The debut of The Pennsylvanian, the demise of the University Magazine
The first number of The Pennsylvanian carried an editorial on its first page explaining the reasons for the changing of the guard, as well as the new regulations governing the eligibility and election of the editors. The University Magazine, long published by Philo, was necessarily limited by its provenance: while Philo’s membership was capped at fifty, the university had over 1,000 students in 1885. There was no way that the Magazine could be considered a “representative” publication. At the same time, however, the student population was only prepared to support one newspaper. After debate, the Philomathean Society voted to stop publishing the Magazine on the grounds that a suitable replacement be furnished by the undergraduates of Penn.
Under the new regulations set out, the twelve editors of The Pennsylvanian would be elected by popular vote, eight from the College, which then encompassed the Towne Scientific School, Wharton, the department of Music, as well as Arts, and one editor from each of the medical, dental, law, and veterinary schools.

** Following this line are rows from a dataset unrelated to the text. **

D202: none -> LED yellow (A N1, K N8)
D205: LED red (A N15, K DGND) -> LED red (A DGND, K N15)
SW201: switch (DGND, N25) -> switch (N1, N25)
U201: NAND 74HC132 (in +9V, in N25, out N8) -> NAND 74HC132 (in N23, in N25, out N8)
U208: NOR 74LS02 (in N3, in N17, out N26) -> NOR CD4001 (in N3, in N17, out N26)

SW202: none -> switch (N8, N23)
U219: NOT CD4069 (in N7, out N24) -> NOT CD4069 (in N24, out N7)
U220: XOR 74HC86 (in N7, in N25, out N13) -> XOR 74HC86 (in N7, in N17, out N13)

The editor-in-chief would be elected internally by the Board of Editors; the Board would then choose a thirteenth editor by fiat, resulting in a Board composed of twelve ordinary editors representing all the schools of Penn, under the guidance of one editor-in-chief. The first elections for the editorial board of The Pennsylvanian were held on November 24th, 1885; annual elections would henceforth be held in April.

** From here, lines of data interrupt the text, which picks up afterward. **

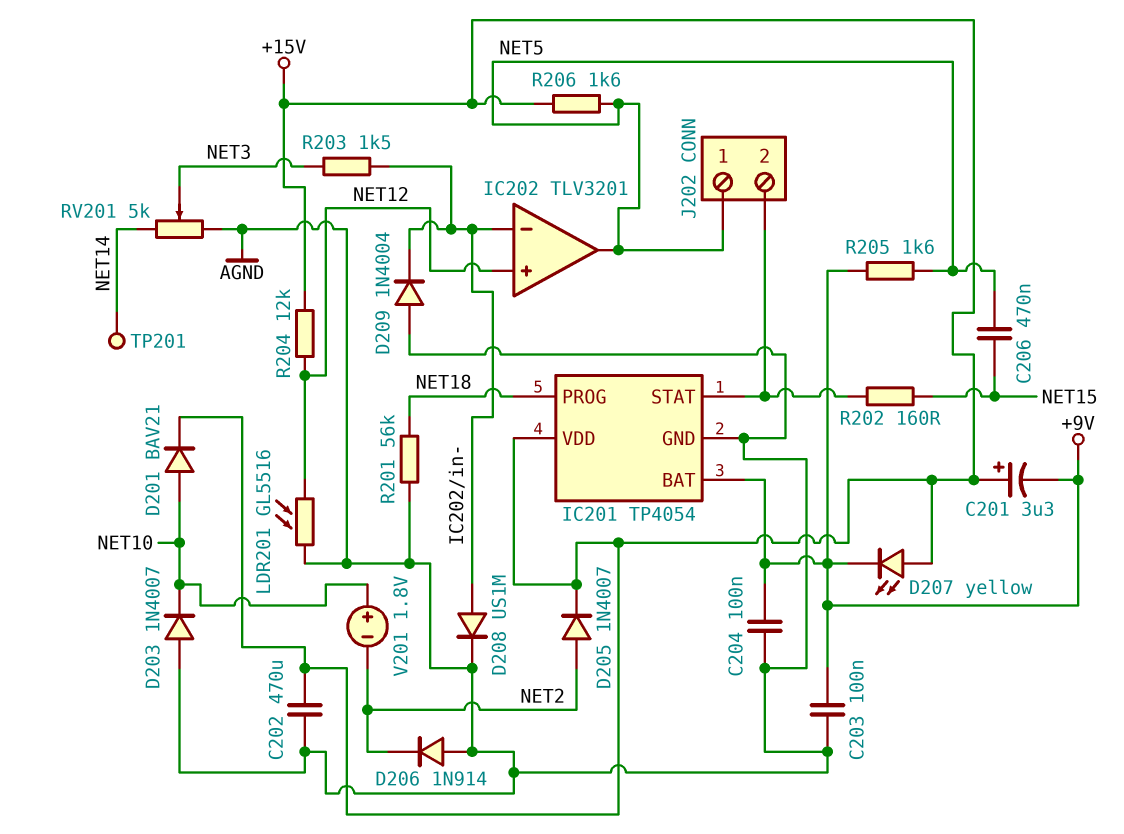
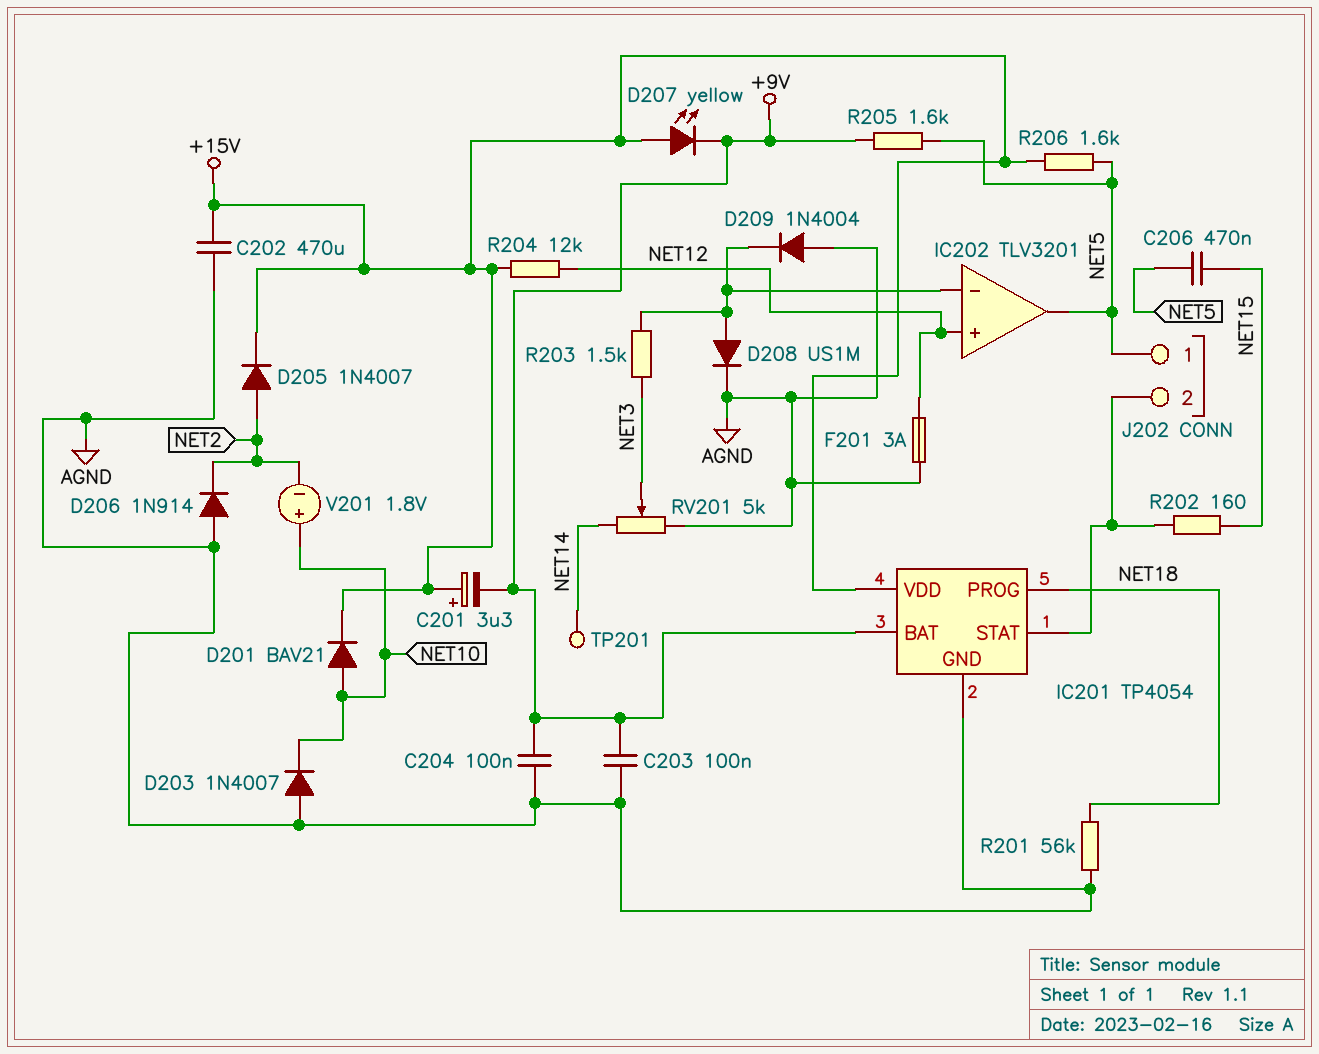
F201: none -> 3A (AGND, NET12)
LDR201: GL5516 (AGND, NET12) -> none

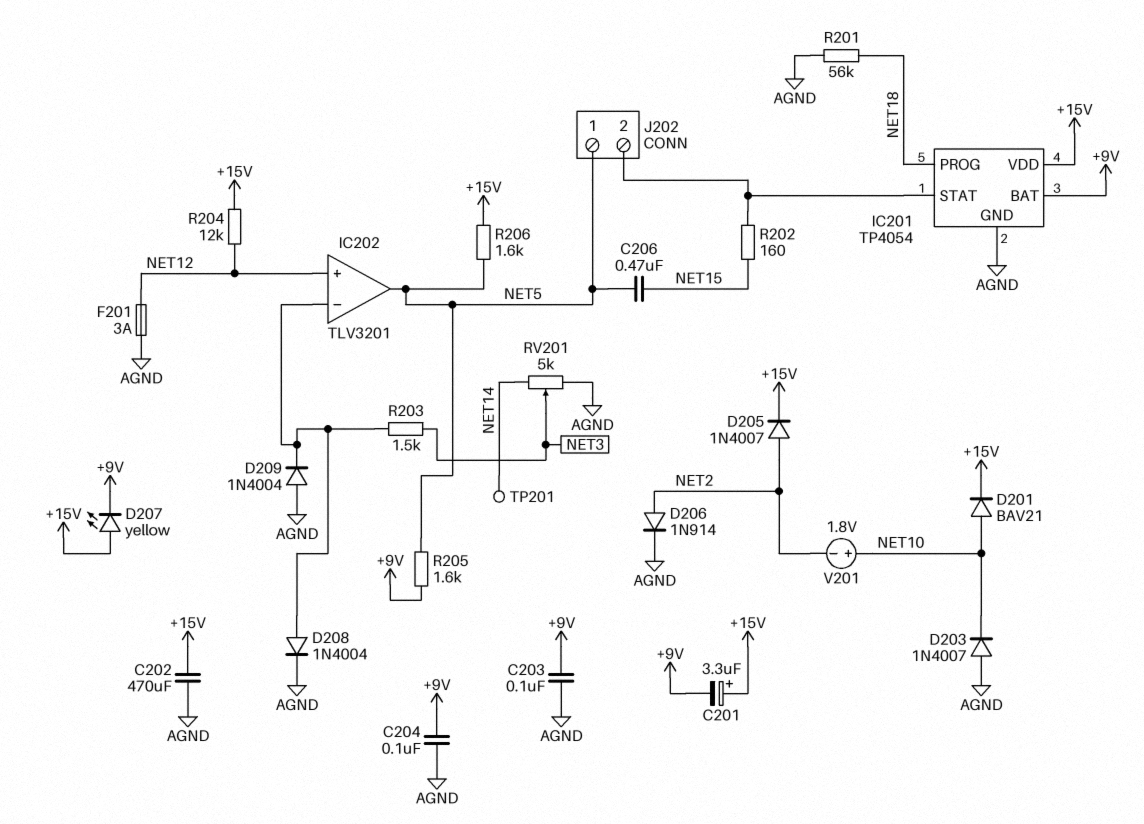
D206: diode 1N914 (A AGND, K NET2) -> diode 1N914 (A NET2, K AGND)
D208: diode US1M (A IC202/in-, K AGND) -> diode 1N4004 (A IC202/in-, K AGND)

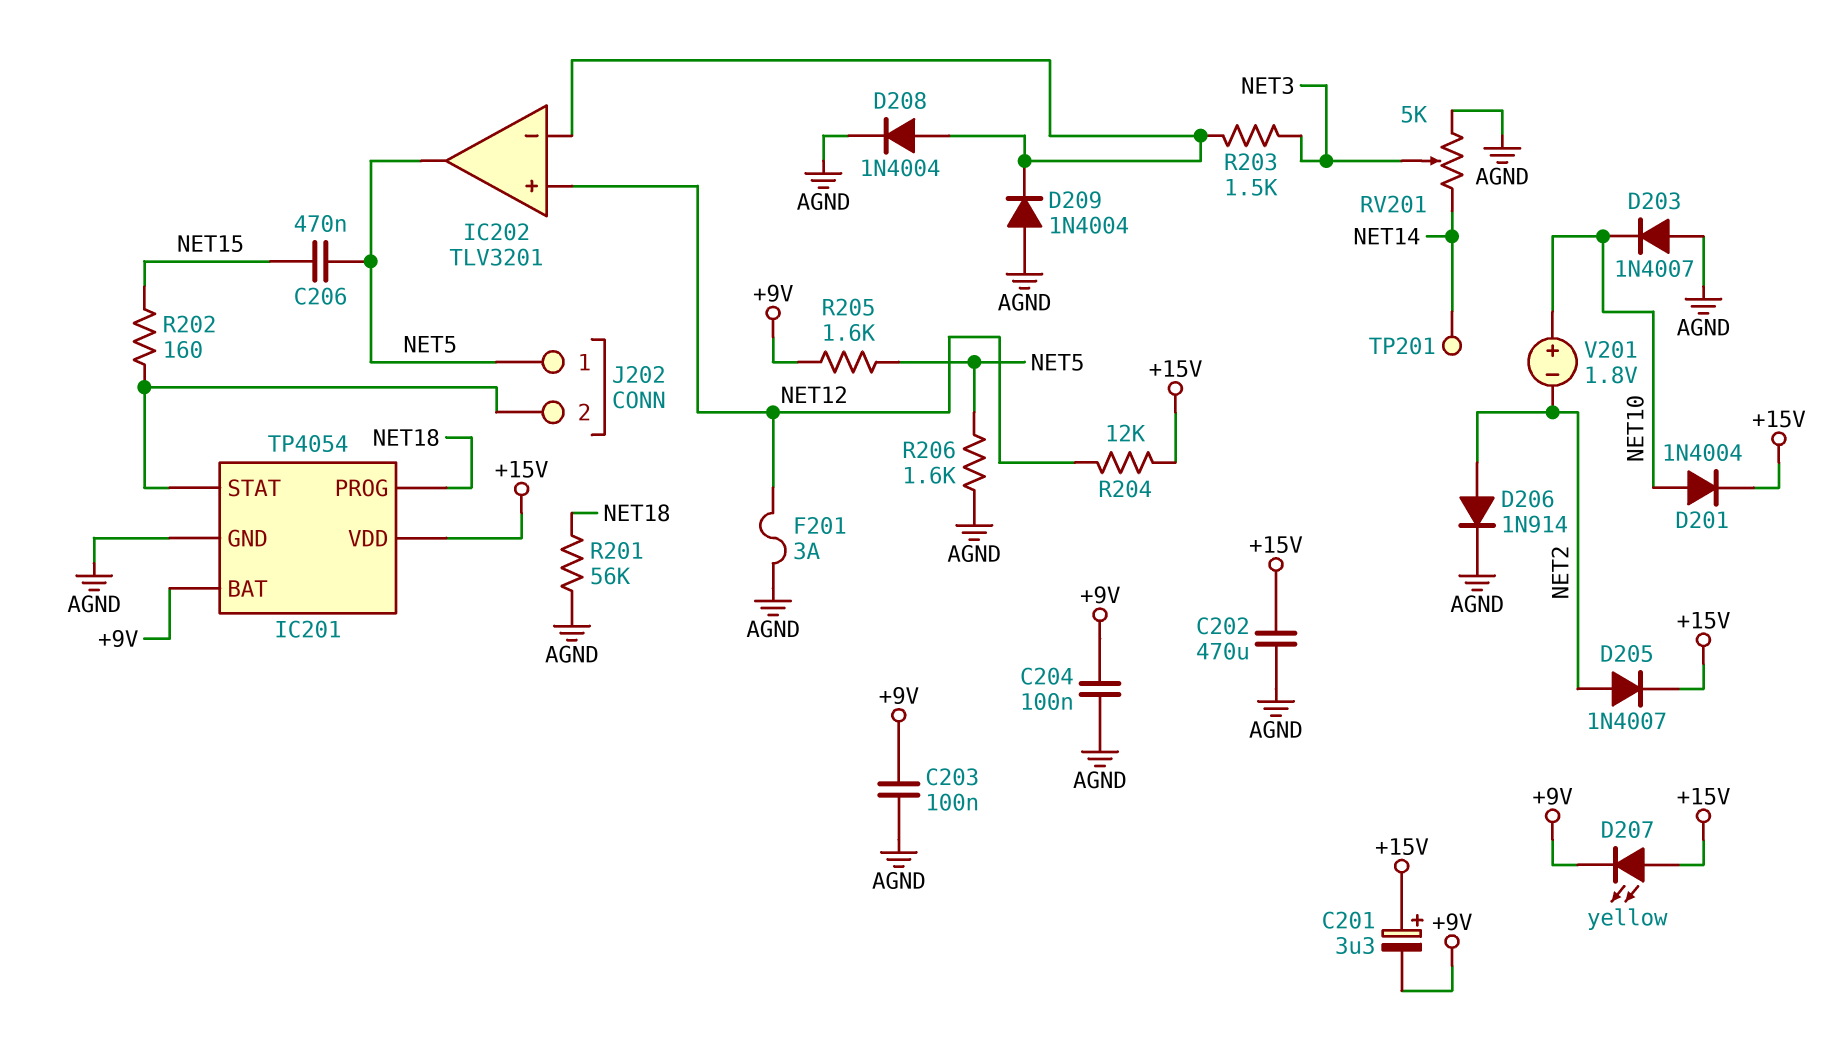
D201: diode BAV21 (A NET10, K +15V) -> diode 1N4004 (A NET10, K +15V)
R206: 1.6k (+15V, NET5) -> 1.6k (AGND, NET5)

Unsurprisingly, the new elections returned many of the same men who had participated in the University Magazine. The Pennsylvanian‘s first editor was Edward M. Jefferys, ’86—the outgoing editor-in-chief of the Magazine. Including Jefferys, nine out of the thirteen men of the first board were Philomatheans; of the remaining four, three were representatives of the medical, dental, and veterinary schools and therefore ineligible for Philo membership. (John S. Adams, the law editor, had been in Philo as a student in the College before continuing his studies at the law school).The Pennsylvanian was printed on larger paper than its predecessor and lacked the thicker paperboard front and back covers. Otherwise, the original layout was virtually identical to that of the former University Magazine. The price for a year’s subscription was raised to $2.00, from $1.50 for the Magazine. In 2009 dollars, a year’s supply of Pennsylvanians cost about $50, or roughly as much as a current subscription to The New Yorker.
The Pennsylvanian began publishing daily in 1894, and continues on Penn’s campus today as The Daily Pennsylvanian, known colloquially as “The DP”. In 2008, the Society of Professional Journalists recognized The Daily Pennsylvanian as the “Best All-Around Daily Student Newspaper.”

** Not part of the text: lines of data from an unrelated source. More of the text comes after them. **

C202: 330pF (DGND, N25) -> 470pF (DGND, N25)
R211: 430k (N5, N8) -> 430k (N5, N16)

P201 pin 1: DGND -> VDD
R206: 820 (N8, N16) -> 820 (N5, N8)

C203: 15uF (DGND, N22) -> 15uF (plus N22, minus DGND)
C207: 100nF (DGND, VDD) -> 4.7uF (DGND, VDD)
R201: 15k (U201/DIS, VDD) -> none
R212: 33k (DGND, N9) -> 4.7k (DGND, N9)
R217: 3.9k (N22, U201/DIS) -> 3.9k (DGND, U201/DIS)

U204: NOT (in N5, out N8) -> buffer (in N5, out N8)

Student publications multiply
The Pennsylvanian did not remain the only publication on campus for long; a new literary semi-monthly first appeared in 1889. The Red and Blue originally contained a mix of news and literary essays, much like the early volumes of the University Magazine, but soon switched to a monthly publishing schedule that allowed the magazine to focus solely on short fiction and literary essays. Many other student publications quickly followed. The University Courier proclaimed in 1892 that “The Red and Blue and The Pennsylvanian are not all-sufficient for the needs of the college… [neither] a literary magazine nor a newspaper, The Courier is a journal of comment.” A review of other college publications in 1894 noticed a similar proliferation: daily, weekly, monthly newspapers and magazines, literary and otherwise, and originating from a much larger spread of schools.
Neither The Red and Blue nor The University Courier have survived into the twenty-first century—the University Courier did not live into the twentieth—but many other student publications thrive today, from the humorous Punch Bowl, and the Pennsylvania Triangle, an engineering journal, both founded in 1898, to F-word, a feminist literary magazine begun in 2006, and the International Business Review, founded 2009.